5. Wound Leak (Filter Bleb / Aqueous Leakage): Positive Seidel test (fluorescein leaks from wound with blue light) indicates wound dehiscence. Managed by pressure patch; surgical re-suturing if not self-resolving.

Late Complications:

6. Posterior Capsular Opacification (PCO): The commonest late complication — occurs in 20–40% of patients within 2–5 years. Residual equatorial lens epithelial cells proliferate and migrate across the posterior capsule, causing Elschnig pearl formation and fibrous metaplasia. Presents with gradual blurring and glare — identical in character to the original cataract. Treated definitively by Nd:YAG laser capsulotomy (outpatient, painless, takes 5 minutes) — a laser creates a central aperture in the posterior capsule. NOT a second surgery.

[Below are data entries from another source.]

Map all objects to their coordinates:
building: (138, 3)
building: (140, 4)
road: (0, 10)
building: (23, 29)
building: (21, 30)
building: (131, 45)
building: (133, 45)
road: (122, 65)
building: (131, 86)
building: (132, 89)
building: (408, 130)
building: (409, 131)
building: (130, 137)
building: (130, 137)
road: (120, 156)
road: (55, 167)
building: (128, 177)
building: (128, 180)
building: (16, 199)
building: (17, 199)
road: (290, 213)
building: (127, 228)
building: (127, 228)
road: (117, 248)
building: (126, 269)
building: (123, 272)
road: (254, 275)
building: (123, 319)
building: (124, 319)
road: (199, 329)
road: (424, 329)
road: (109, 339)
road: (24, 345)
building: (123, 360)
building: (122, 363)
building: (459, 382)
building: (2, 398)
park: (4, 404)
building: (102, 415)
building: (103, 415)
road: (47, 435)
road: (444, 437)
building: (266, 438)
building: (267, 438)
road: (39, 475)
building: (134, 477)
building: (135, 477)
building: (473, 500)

7. Cystoid Macular Oedema (CMO / Irvine-Gass Syndrome): Fluid accumulation in the macula (petaloid pattern on fluorescein angiography/OCT) — related to prostaglandin-mediated inflammation and vitreous incarceration in the wound. Occurs weeks to months post-operatively; causes central visual blurring despite an apparently good surgical outcome. Treated with topical NSAIDs (ketorolac, bromfenac), steroids, and intravitreal anti-VEGF in refractory cases.

8. IOL Dislocation: Late decentration or dislocation of the IOL into the vitreous — from zonular dehiscence, weak capsular bag contraction, or inadequate capsular support at surgery. Requires surgical repositioning or IOL exchange.

9. Refractive Surprise: Unexpected post-operative refractive error (myopia, hypermetropia, or astigmatism) from biometry error, incorrect formula selection, or surgically induced astigmatism. Managed with spectacle correction; persistent significant error may require IOL exchange or laser refractive surgery.